Ok, that was enough. Distracting myself with tongue twisters pertaining to practitioners performing procedures involving picking at my pregnant partner’s precious pussy while playing put-put with his pulsating penis, pushed and prompted me to become even more pouty, paranoid, protective and profusely pissed off to where I wanted to punch the practitioner in the pecker and pull down his prized poster that he presumably pats his plump pickle to.
At this point, I needed to just calm down, clear my mind and try to not think of anything. However, I was incapable. I began thinking about where Dr. Pussy took his wife for Gynecology appointments when she was pregnant with his own 7 children. I assume that he worked on her pussy himself. I doubt he’d want one of his co-workers to do it, considering he presumably knows what goes through a gynecologist’s mind when procedures are performed. I assume he specifically scheduled her appointments for days where he was working. I don’t blame him. I wouldn’t want to work with someone who probed and prodded and “picked” at my wife’s pussy either. It would be awkward.
Then I began thinking about female gynecologists. Who performs their procedures when they are pregnant or have vaginal issues? Certainly not a male co-worker, right?
Various thoughts such as these sailed through my mind for a few minutes until it was finally time to get the show on the road. Krystal was advised by Dr. Pussy to remove her panties, sit on a table and position herself sitting spread eagle while this guy grabbed a flashlight out of his drawer. He proceeded to prod, poke, probe and “pick” away at my wife’s vagina with his flashlight beaming directly on it, while I sat there with my arms crossed and a pouty expression on my face. “I don’t know if I have ever hated my life more than I do now,” I thought. That thought entered my mind too soon, for the doctor, while probing my wife’s vagina prompted me to hate my life even more when he looked at me and said in a monotone voice, “yeahhhh, things are looking great. Things are just looking so good. No problems. No polyps. Yeahhh…this is going well. This is so good.” “I KNOW HER PUSSY IS GOOD, YOU IMBECILE!!!” I shouted silently to myself. He continued saying these sorts of things for the remainder of the pussy-probe procedure, which thankfully, only lasted another minute or so. If this was his method of trying to comfort me, then well, he achieved the opposite of the desired outcome, for I was incredibly angry and uncomfortable.

The data
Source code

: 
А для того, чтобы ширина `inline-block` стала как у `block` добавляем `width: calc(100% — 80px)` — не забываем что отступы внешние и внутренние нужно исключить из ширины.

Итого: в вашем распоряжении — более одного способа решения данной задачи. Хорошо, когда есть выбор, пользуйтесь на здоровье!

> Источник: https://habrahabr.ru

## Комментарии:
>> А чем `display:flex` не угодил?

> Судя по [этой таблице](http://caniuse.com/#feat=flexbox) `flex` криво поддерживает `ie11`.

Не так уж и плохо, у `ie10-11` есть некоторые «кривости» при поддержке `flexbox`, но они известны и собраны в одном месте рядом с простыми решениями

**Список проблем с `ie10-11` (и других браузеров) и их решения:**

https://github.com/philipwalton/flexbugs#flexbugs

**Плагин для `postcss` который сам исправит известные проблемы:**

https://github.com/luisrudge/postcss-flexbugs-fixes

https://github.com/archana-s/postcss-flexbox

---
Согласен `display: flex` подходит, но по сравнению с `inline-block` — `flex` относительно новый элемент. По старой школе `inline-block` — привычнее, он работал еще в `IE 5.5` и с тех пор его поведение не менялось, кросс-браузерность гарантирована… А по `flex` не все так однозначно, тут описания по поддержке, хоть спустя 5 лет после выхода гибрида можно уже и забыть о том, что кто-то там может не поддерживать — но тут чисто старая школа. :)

Questions on the material
a: In the account of the gynecology appointment, what did the doctor take out of his drawer before the examination?
b: Carry on the account of the gynecology appointment from its final sentence.
The lines shown above come from a separate source.

Written answers
a: A flashlight.

b:
I was in a moderately pissy-pouty mood for a couple hours following this dreadful appointment. I made it clear to Krystal that I was never going to attend one of those appointments with that doctor again, and while she thought I was behaving immaturely (and she was probably right), she acknowledged my concerns and reluctantly agreed to not make me attend appointments where she was to have her vagina probed by a male gynecologist ever again.
I realize this may come off as neurotic, immature, ridiculous and possibly just straight up stupid, but I’m just going to come out and say it. I….HATE….MALE….GYNOS. I hate the fact that I feel this way about a group of people based on neurotic speculation and what they do for a living, but I just can’t help myself of being apprehensive of these people…especially considering the fact that the ones I have had experiences with have generally been eccentric individuals. I don’t want these people probing my wife’s vagina. I don’t want any other man, except me, having access to my wife’s vagina. Go ahead and think I’m an idiot for feeling this way, for you are probably right. This may just be one of those quirks of mine that are irreversible, no matter how ridiculous it is. Male Gynecologists make me feel awkward.